A number of factors go into building the best burger. Of course, toppings and sauces are important, but the most flavorful burger starts with the patty. For a rich, juicy burger, you want a decent fat ratio. Andrew Zimmern, a burger-loving celebrity chef best-known for his “Bizarre Foods” series, builds his perfect patty with a fat ratio of about 75% lean to 25% fat.
Fat ratios are important because the fat is what gives burger patties their juicy texture and rich flavor. The higher the fat percentage, the juicier that burger will taste. Most burgers are made with somewhere between 20% and 30% fat, so Zimmern’s ratio falls right within that threshold. You can search for the 75/25 ratio at the grocery store in the pre-packaged meat section, but if you have the means to grind your own meat, then you should; doing it yourself ensures the meat’s quality and flavor as well as its fat content.
Andrew Zimmern uses a blend of meat for his burger patties
As the burger cooks, the fat renders, making it extra juicy and flavorful. That fat liquifies when it hits the pan, also helping the burger to build the perfect crust on both sides. To achieve this perfectly fatty patty, Andrew Zimmern uses a blend of chuck, short rib, and brisket. The meat will have marbling, as well as some areas that have more fat than others. To achieve the right fat percentage, when grinding your own meat, do your best to make sure about 25% of what you put in the grinder is beef fat.

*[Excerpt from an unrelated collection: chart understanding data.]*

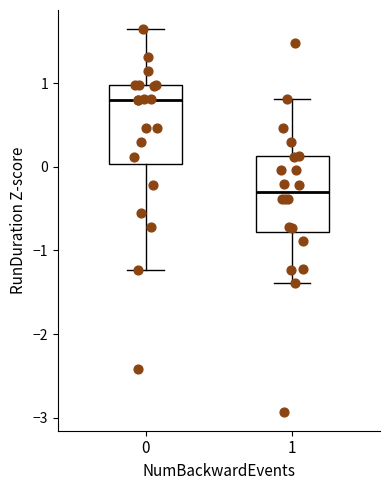

Reading left to right, transcribe this box plot: for each box, give where its median line is, the range the box spans, and where its two whiskers end, as read against the y-axis. The values are not printed on the chart, so give them approximately, as read against the axis.

0: median 0.8, box 0.0 to 1.0, whiskers -1.2 to 1.6
1: median -0.3, box -0.8 to 0.1, whiskers -1.4 to 0.8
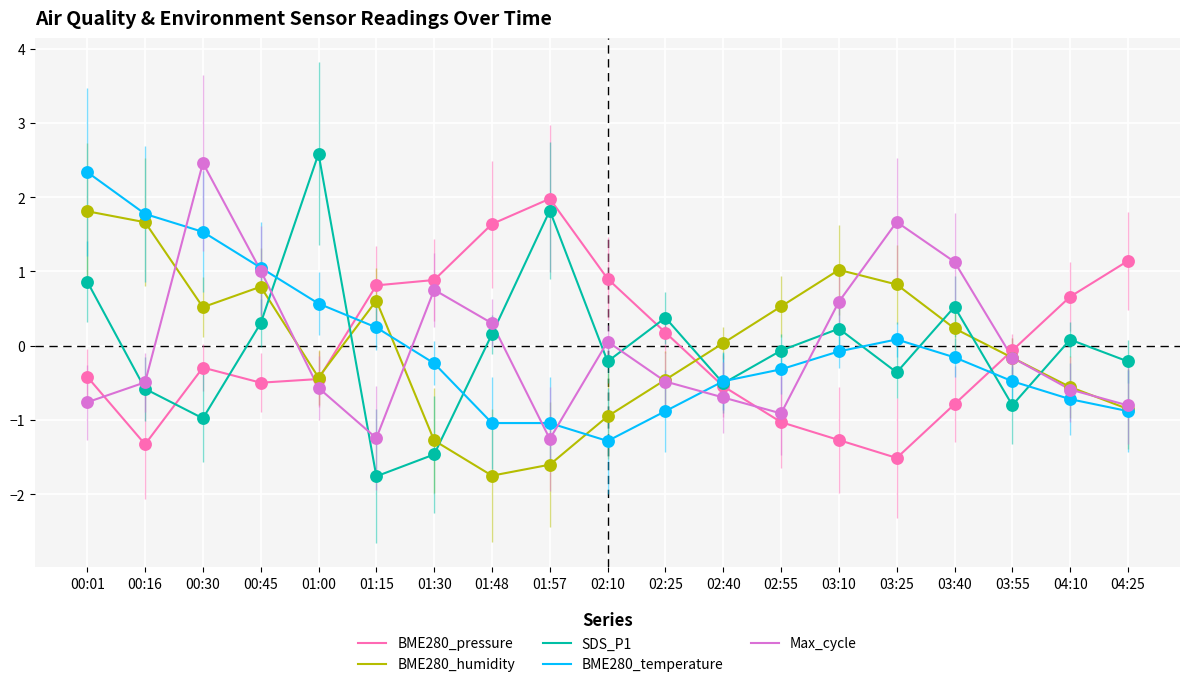

What are all the series names shown in the legend?

BME280_pressure, BME280_humidity, SDS_P1, BME280_temperature, Max_cycle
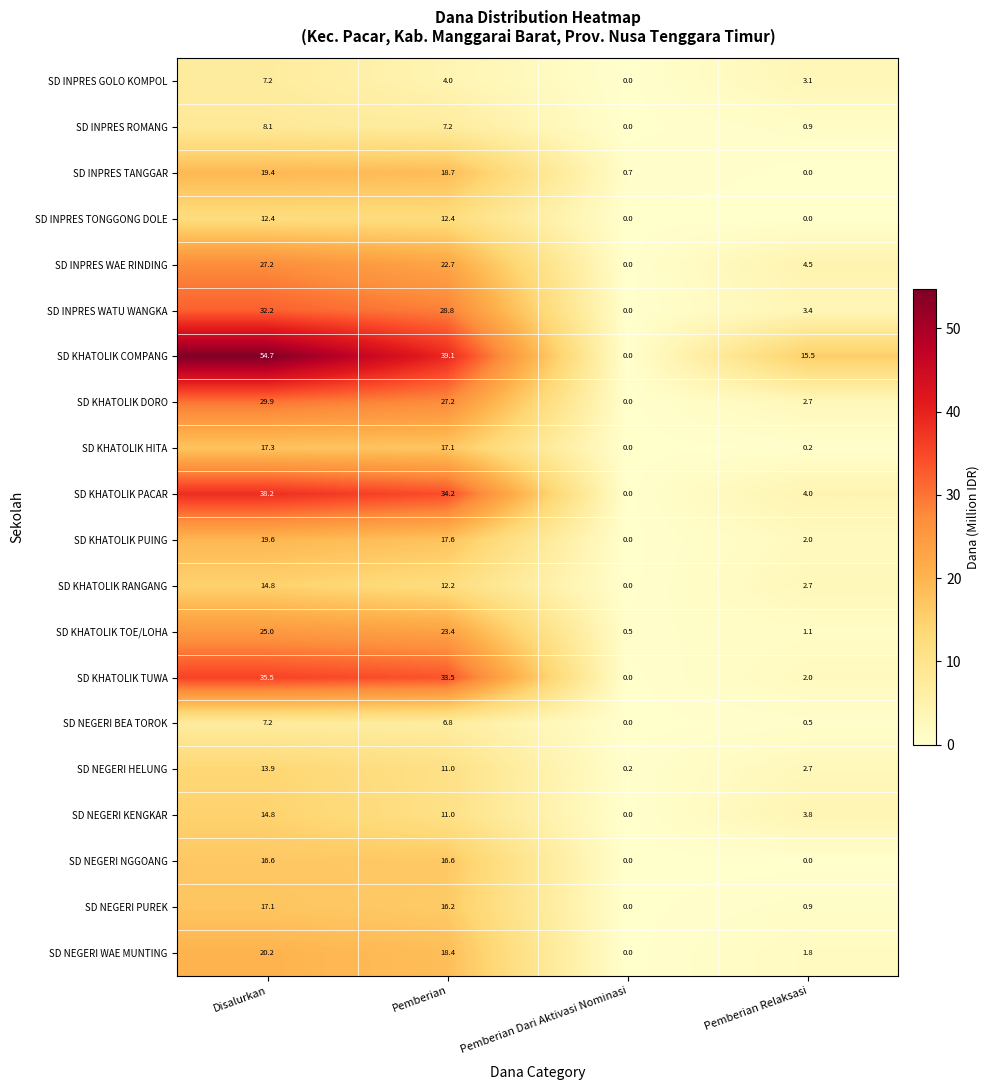

Count the number of categories in the chart.

4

If you don’t have a meat grinder, talk to your grocery store’s butcher. They know how to grind meat and understand those fat percentages, so you can likely ask your grocery store for a custom order of ground chuck, short rib, and brisket, as long as you give them a bit of notice. Chuck steak is the most common cut used for burgers due to its fat content, but as you experiment with flavor, you can change up the other meats you blend in, if desired.